Nursery wouldn't be any better for germs so MIL might be the lesser of two evils.

MrsSkylerWhite · 15/06/2024 11:25

Yes, she ought to have told you in advance. Ultimately, it was your decision and you chose to leave the baby there

Mrsttcno1 · 15/06/2024 11:28

Agree with other posters, more notice would have been better but ultimately you did know and still chose to leave your child there.

It’s a difficult one because you could absolutely take control and start putting your child in nursery rather than using MIL for childcare but as others have said, it’s terrifying how many children get sent into nursery with cold/flu/vomitting etc, so it’s a case of taking the chance of 1 ill child with MIL or mixing with potentially 25 children at nursery who are poorly. MIL is right to an extent, kids do pass everything to each other and then bring it home to share with their family as well, the joys!

GrumpyOldCrone · 15/06/2024 11:31

I’d be furious too. Yes, children infect each other with all kinds of things, but surely all right-thinking people would try to protect babies from D&V bugs.

I wouldn’t say anything to MIL because it’s probably pointless, but I would look into alternative childcare. I’d want my child to be looked after by someone who was on the same page as me about illnesses and risk.

**EXTRACTED RECORDS**
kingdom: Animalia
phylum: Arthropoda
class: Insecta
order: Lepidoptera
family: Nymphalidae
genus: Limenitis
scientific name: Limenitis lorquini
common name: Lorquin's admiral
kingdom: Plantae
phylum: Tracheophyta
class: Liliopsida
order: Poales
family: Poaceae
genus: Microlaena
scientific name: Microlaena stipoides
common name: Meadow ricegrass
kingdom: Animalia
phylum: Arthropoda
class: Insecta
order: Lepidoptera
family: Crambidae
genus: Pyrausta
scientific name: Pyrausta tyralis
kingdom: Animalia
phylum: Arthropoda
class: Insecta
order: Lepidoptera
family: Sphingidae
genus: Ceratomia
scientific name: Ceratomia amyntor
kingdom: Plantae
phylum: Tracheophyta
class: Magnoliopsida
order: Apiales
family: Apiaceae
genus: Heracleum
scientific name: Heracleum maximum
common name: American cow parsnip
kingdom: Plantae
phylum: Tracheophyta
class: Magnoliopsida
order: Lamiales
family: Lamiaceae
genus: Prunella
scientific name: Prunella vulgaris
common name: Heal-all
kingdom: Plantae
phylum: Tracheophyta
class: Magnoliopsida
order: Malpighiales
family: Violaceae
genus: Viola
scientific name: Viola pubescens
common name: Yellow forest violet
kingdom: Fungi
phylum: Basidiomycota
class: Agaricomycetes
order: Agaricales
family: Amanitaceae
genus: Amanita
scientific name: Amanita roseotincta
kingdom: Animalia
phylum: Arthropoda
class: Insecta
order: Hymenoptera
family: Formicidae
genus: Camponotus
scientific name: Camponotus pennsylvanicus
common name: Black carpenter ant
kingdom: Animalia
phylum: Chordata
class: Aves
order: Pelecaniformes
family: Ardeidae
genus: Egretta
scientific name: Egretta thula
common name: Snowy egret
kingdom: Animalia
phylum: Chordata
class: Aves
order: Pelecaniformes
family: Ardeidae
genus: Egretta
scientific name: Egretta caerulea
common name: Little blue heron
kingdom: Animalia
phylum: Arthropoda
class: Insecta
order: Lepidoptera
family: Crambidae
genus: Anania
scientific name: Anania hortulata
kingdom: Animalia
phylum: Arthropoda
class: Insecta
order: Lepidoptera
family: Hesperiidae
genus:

**TASK DETAILS**
Rewrite the paragraph of the forum thread that begins "It’s a difficult one because" more briefly, keeping its main facts. The lines after the forum thread aren't needed for this.

**OUTPUT**
You could take control and switch from MIL to nursery, but many children are sent to nursery with colds, flu or vomiting. So the choice is between risking one ill child with MIL or mixing with potentially 25 poorly children at nursery. MIL is partly right: kids pass everything to each other and bring it home to their families.